Decide whether each of the following agrees with the Dance Studies Association statement below. Answer yes or no and quote the words from that statement that settle it: (a) The Board now includes nine BIPOC members. (b) DSA issued its statement promptly. (c) The 2021 annual conference will be held at Rutgers University.

======== SOURCE EXTRACT

DSA strongly and unequivocally condemns global anti-Blackness and white supremacy
June 16, 2020
The Dance Studies Association strongly and unequivocally condemns global anti-Blackness and white supremacy.
The Dance Studies Association strongly and unequivocally condemns global anti-Blackness and white supremacy. We condemn the brutal murders of Black people. We condemn the systemic devaluing of Black life—a devaluation that steals and threatens the breath of Black people across the world. We acknowledge that our field has historically devalued Black intellectual and artistic labor, labor that has been and continues to be central to the development of dance studies. We also recognize the ways in which the academic dance departments and artistic institutions in which we work continue to reproduce and uphold white hegemony. DSA, too, is complicit in upholding these white supremacist structures.
However, condemning these systems is not enough; we must acknowledge that our field has been built on and benefited from white supremacist ideologies and practices, and perpetuates them in a variety of ways, even as strong efforts are made by some to dismantle them. For DSA’s condemnation to be meaningful—and not just a hollow statement that reproduces the violences it calls out—it must be met with concrete actions aimed at transforming our organization and our field. To this end, DSA has been belated in issuing a statement, and the Board, which now includes nine BIPOC members, recognizes that this silence has itself been painful. With the urging of many Board members who called out an earlier draft statement's re-entrenchment of a white institutional lens, the Board decided it was important to take time to collectively initiate real steps toward our ultimate goal: the total dismantling of white supremacy and its white-knuckle grip on the dance field. Such change must begin, first, with honoring, celebrating, and amplifying the enormous contributions of Black artists and Black scholars to the field of dance studies. Fiercely championing anti-racist practices and measures in the pedagogical, scholarly, and artistic reach of our international organization is also urgent. Affirmation of Black life and the dismantling of white supremacy are essential to the future of dance studies and this organization.
DSA will take the following immediate and long-lasting steps to combat white supremacy and anti-Black racism in our organization and in the field of dance studies more broadly:
- DSA will program ongoing events, provide public resources, and develop new initiatives that center, make space for, and empower Black scholars, students, and artists in our organization and in the field of dance studies at large;
- DSA will facilitate conversations on systemic racism, white fragility, white gatekeeping, and the micro-practical ways that racial liberalism and racialized capitalism stall anti-racist mobilization within the dance field. These long-overdue conversations will transpire among leadership and within the membership at large in order to hold the field of dance studies and DSA accountable for reproducing anti-Blackness and white supremacist culture;
- DSA will dedicate the 2021 annual conference at Rutgers University to the critical intellectual, artistic, institutional, and activist work of anti-racist praxis in dance studies, with the goal of rethinking what conferences can be and do—centering experimental and collaborative work—to dismantle anti-Black racism which we understand is compounded by concurrent health crises exacerbating already rampant transphobia and ableism. But these conversations cannot be merely contained within the remit of a single conference. DSA will ensure these commitments are ongoing and centered within the organization, our practices, and our events as we move forward.

================
======== RAW DATA

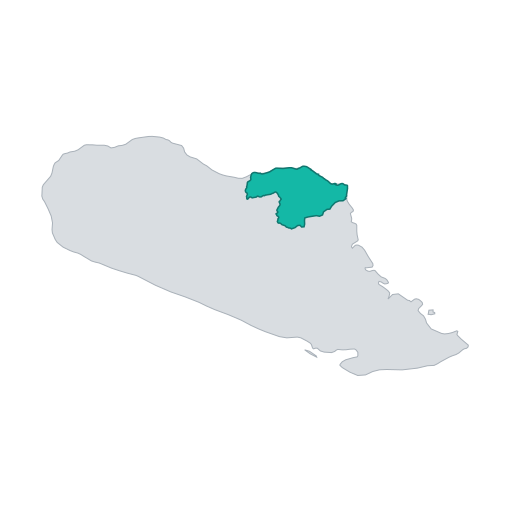 where Melaky sits in Madagascar, rotated 94°
{"feature_id": "MDG-5876", "entity_name": "Melaky", "entity_type": "Autonomous Province", "adm_level": 1, "iso_a3": "MDG", "parent_name": "Madagascar", "parent_adm1": "", "projection": "orthographic", "projection_center": [44.925, -17.742], "detail": "fine", "context": "in_parent", "style": "filled", "palette": "teal", "viewbox_px": 512, "rotation_deg": 94, "n_neighbors": 0, "source": "natural_earth", "source_scale": "10m", "svg_char_len": 7252}
<svg xmlns="http://www.w3.org/2000/svg" viewBox="0 0 512 512"><g transform="rotate(94 256 256)"><path d="M340.4,49.7L341.8,53.1L343.5,56.4L348.6,64.4L350.8,67.4L352.7,70.7L353.5,77.2L356.6,87.2L359.4,102.3L360.1,117.7L360.9,124.8L363.1,131.5L367.0,138.5L368.1,146.2L365.4,154.1L361.7,161.4L360.8,162.8L359.1,164.7L358.3,164.6L355.5,162.6L353.3,159.3L350.6,151.9L349.6,148.1L348.4,147.4L344.9,147.7L342.4,150.0L341.9,151.4L342.4,155.6L343.2,159.4L343.6,163.2L343.5,168.0L344.4,169.5L345.7,170.8L347.1,173.9L347.1,181.4L346.2,185.2L343.7,188.4L343.8,190.2L344.6,192.1L343.8,193.2L340.5,194.5L339.2,195.7L337.4,199.0L334.5,205.6L334.0,209.1L335.5,219.6L334.8,227.0L330.9,241.2L328.7,247.9L325.7,255.9L321.0,266.4L316.4,279.7L312.4,293.3L309.5,301.5L306.2,309.6L301.7,323.9L297.8,338.4L292.2,354.3L284.5,372.1L283.7,374.4L282.0,383.5L280.2,391.4L278.2,399.2L273.9,412.0L273.3,416.0L272.4,419.8L268.3,427.9L266.7,430.8L265.5,434.0L264.7,438.1L263.5,442.0L260.6,449.1L256.3,455.3L253.4,457.5L247.2,460.7L244.0,461.3L237.1,461.3L230.4,463.1L223.4,466.7L216.6,470.7L214.1,472.7L211.2,473.8L202.3,474.0L199.7,473.1L190.8,466.4L187.4,465.3L180.8,464.4L178.9,463.8L177.1,462.9L174.4,459.4L169.2,456.4L167.9,455.5L167.1,453.5L166.5,451.3L165.2,448.8L164.1,444.1L162.4,440.8L157.5,435.0L156.9,433.1L156.5,427.0L156.6,422.8L156.1,415.1L156.6,411.5L158.3,408.2L157.5,404.7L155.7,401.0L155.0,397.2L153.6,393.7L148.4,387.5L147.1,384.4L146.3,381.2L144.2,371.2L143.9,367.7L144.1,360.4L144.8,356.6L146.1,353.9L146.3,352.0L147.1,350.3L148.4,348.9L149.2,347.3L151.0,337.9L153.5,335.7L157.1,334.5L160.0,332.0L161.7,328.7L163.3,321.9L167.9,315.0L169.5,311.4L173.2,306.0L176.5,298.4L177.5,294.8L178.2,291.1L179.0,283.1L179.7,279.1L179.5,275.1L177.6,271.0L173.0,263.6L172.9,262.3L173.2,256.7L172.8,252.8L171.1,248.8L168.9,245.1L166.8,238.1L165.7,226.5L165.9,222.4L165.3,218.6L163.7,215.1L164.8,208.9L178.4,186.5L178.9,183.8L178.3,177.0L178.6,173.0L179.1,171.6L180.1,170.7L182.5,170.3L193.6,169.3L195.1,168.6L197.8,166.7L201.7,163.1L203.4,162.0L204.9,162.4L205.9,164.0L207.1,164.8L211.7,163.2L213.4,163.1L215.2,163.4L216.0,161.9L216.5,159.9L217.1,158.4L218.4,157.6L224.2,157.2L227.9,156.6L232.7,155.2L233.7,155.5L237.5,160.7L238.7,161.1L240.2,161.4L241.5,160.4L238.4,157.7L238.0,156.2L238.1,154.5L239.8,150.8L242.7,148.0L249.0,143.8L255.5,138.9L257.4,138.6L259.0,139.4L260.1,145.2L260.0,146.2L261.0,146.3L262.2,145.6L263.3,143.3L263.4,141.3L262.6,139.5L262.1,137.9L262.1,136.4L265.5,133.0L268.1,129.7L269.3,125.8L270.4,124.0L273.1,122.0L274.0,122.4L274.6,124.0L274.9,125.8L274.2,127.5L273.2,129.2L272.7,131.5L274.3,132.0L275.7,131.5L277.9,127.3L280.4,123.4L281.9,121.4L283.7,120.0L286.7,120.4L289.7,121.3L284.9,117.1L283.8,111.4L289.6,101.6L289.7,99.6L290.5,99.0L290.9,98.2L288.0,94.8L287.5,93.2L287.9,90.7L289.4,88.5L290.7,87.0L292.5,86.4L293.9,87.3L297.1,90.1L299.2,90.5L301.9,87.9L304.0,84.7L307.3,82.5L310.9,81.2L316.5,76.2L320.3,65.5L320.6,62.4L319.9,58.6L318.7,54.9L316.6,50.4L317.2,49.4L320.2,50.1L321.2,49.4L324.6,45.5L330.1,38.0L331.9,38.1L333.4,39.5L334.0,41.6L335.0,43.2L338.6,46.9L340.4,49.7ZM302.1,79.0L302.2,80.2L298.0,79.7L297.4,75.6L299.5,75.5L299.9,73.8L301.2,73.6L302.4,77.3L302.1,79.0ZM349.8,195.1L346.2,200.9L347.3,196.0L351.5,188.9L352.7,188.4L349.8,195.1Z" fill="#d9dde1" stroke="#a8b0b8" stroke-width="1"/><path d="M174.1,265.9L173.4,265.1L172.9,264.1L172.7,263.0L172.9,261.1L173.3,260.1L173.3,258.1L173.1,257.7L173.1,257.4L173.4,257.1L173.5,257.0L173.7,256.1L173.7,255.8L173.6,254.8L172.8,252.5L171.3,248.5L169.1,245.5L167.1,242.6L166.9,241.6L166.8,235.1L165.6,228.8L165.5,226.7L166.4,222.7L166.6,221.2L166.4,220.7L165.7,220.0L165.2,218.6L163.3,215.8L163.1,215.0L163.1,214.0L163.3,212.0L163.7,211.0L165.2,208.4L165.8,207.1L166.0,207.0L166.3,207.2L166.5,206.9L166.8,206.0L169.2,202.3L169.7,201.7L169.9,201.3L170.0,200.8L170.1,199.3L171.0,199.3L171.7,198.0L172.8,195.2L173.0,194.9L173.8,194.0L174.0,193.7L174.2,193.0L174.5,192.7L175.0,192.1L175.3,191.5L175.9,190.1L176.7,188.9L177.8,187.7L178.7,186.4L179.0,185.0L178.8,184.3L178.3,182.9L178.1,182.3L178.3,181.5L178.6,181.1L179.0,181.3L179.0,182.1L179.5,181.2L179.7,180.3L179.7,179.4L179.4,178.5L178.2,176.7L177.8,175.8L177.7,174.7L177.8,174.3L178.1,173.8L178.3,173.4L178.6,173.1L178.9,172.7L178.9,172.3L179.0,170.5L179.1,170.0L179.4,169.7L179.9,169.6L180.9,169.6L182.0,169.4L188.8,170.0L189.7,169.8L190.0,169.9L190.8,170.5L191.3,170.8L191.9,171.0L192.3,170.8L192.6,170.4L194.8,173.0L195.2,177.0L197.1,180.7L201.0,184.0L204.1,185.6L204.5,188.4L207.2,191.7L210.4,192.5L211.9,195.4L211.5,198.6L213.4,206.8L214.6,210.0L217.3,210.1L220.8,209.7L223.5,210.1L223.9,212.5L222.3,214.2L222.7,216.6L225.0,219.1L226.5,222.6L226.2,222.9L226.0,223.2L225.9,223.5L225.8,223.9L225.7,224.2L225.8,224.8L225.8,225.1L225.7,225.4L225.2,226.6L225.2,226.9L225.1,227.5L225.0,227.8L224.1,228.7L223.9,228.9L223.7,229.5L223.2,231.1L223.1,231.7L223.0,232.0L222.9,232.3L222.7,232.6L221.9,233.5L221.7,233.9L221.6,234.2L221.5,234.6L221.6,235.7L221.6,236.0L221.4,236.3L220.2,237.1L219.9,237.1L218.7,236.7L218.3,236.6L218.0,236.7L217.8,236.8L217.6,236.8L217.4,236.7L217.1,236.5L216.8,236.3L216.5,236.1L216.0,236.0L215.7,236.1L215.4,236.2L215.0,236.7L214.8,236.9L214.7,237.2L214.6,237.5L214.2,238.0L213.6,238.1L213.4,238.3L213.2,238.5L212.9,238.8L212.6,238.9L212.4,238.9L212.2,238.6L212.0,238.4L211.9,238.1L211.7,237.8L211.5,237.6L210.9,237.3L210.5,237.3L210.3,237.4L210.2,237.6L210.0,237.8L209.3,238.2L208.9,238.4L208.5,238.3L205.7,237.1L205.4,236.9L204.9,236.5L204.6,236.3L204.2,236.0L203.4,235.7L203.0,235.6L202.5,235.6L201.4,236.2L200.8,236.5L200.4,236.7L200.1,236.6L199.8,236.4L199.6,236.1L199.3,235.8L198.3,235.4L197.6,234.8L197.3,234.9L197.1,235.1L196.9,235.3L196.5,235.6L196.3,235.8L195.9,236.2L195.5,236.6L195.3,236.9L195.1,237.2L194.8,237.5L194.4,237.7L193.7,237.9L192.9,238.4L191.6,239.4L191.4,239.7L190.9,240.5L190.8,240.8L190.8,241.1L190.9,241.4L191.0,241.6L192.1,243.2L192.3,243.5L192.4,244.1L192.6,244.4L193.3,245.5L193.4,245.8L193.5,246.1L194.2,249.2L194.4,249.7L194.4,250.4L194.5,250.7L194.7,251.0L195.1,251.5L195.2,251.8L195.3,252.1L195.1,252.5L195.2,252.8L195.6,253.7L196.2,254.3L196.4,254.5L196.5,254.6L196.6,254.9L196.8,256.0L196.8,256.5L196.7,256.9L196.4,257.7L196.2,258.1L196.2,258.5L196.2,258.8L196.4,259.1L196.5,259.2L196.7,259.3L196.9,259.4L197.1,259.6L197.2,259.9L197.3,260.3L197.5,260.9L197.8,262.4L197.9,262.7L198.1,263.1L198.2,263.4L198.2,263.8L198.1,264.3L197.9,264.7L197.5,265.2L197.5,265.6L197.5,265.9L197.6,266.2L197.8,266.6L198.0,266.8L198.2,267.0L199.5,268.0L199.8,268.2L199.9,268.5L199.9,268.8L199.7,269.0L199.4,269.2L198.8,269.2L198.1,269.3L197.6,269.6L197.3,269.6L197.0,269.5L196.7,269.4L195.9,269.2L195.3,269.0L195.0,268.9L194.6,269.0L194.3,269.2L193.8,269.4L193.6,269.8L193.3,270.3L192.9,270.7L192.6,270.9L191.5,271.2L191.2,271.2L190.8,271.1L190.1,270.9L189.8,270.8L189.3,270.4L188.3,270.0L188.0,270.0L187.4,270.2L187.2,270.1L186.6,269.9L186.1,269.9L185.7,269.9L185.1,269.7L184.2,269.8L183.8,269.8L183.1,269.6L182.8,269.5L182.6,269.3L181.3,267.4L180.9,266.9L180.7,266.8L180.5,266.7L180.3,266.6L180.0,266.5L179.7,266.5L179.3,266.5L179.0,266.6L178.3,266.8L178.0,266.9L177.7,266.8L177.1,266.7L176.0,266.6L174.7,266.1L174.1,265.9L174.1,265.9Z" fill="#14b8a6" stroke="#0f766e" stroke-width="1.5"/></g></svg>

================

● **RESULT OF THIS EXERCISE**:
(a) Yes: "the Board, which now includes nine BIPOC members"
(b) No: "DSA has been belated in issuing a statement"
(c) Yes: "DSA will dedicate the 2021 annual conference at Rutgers University"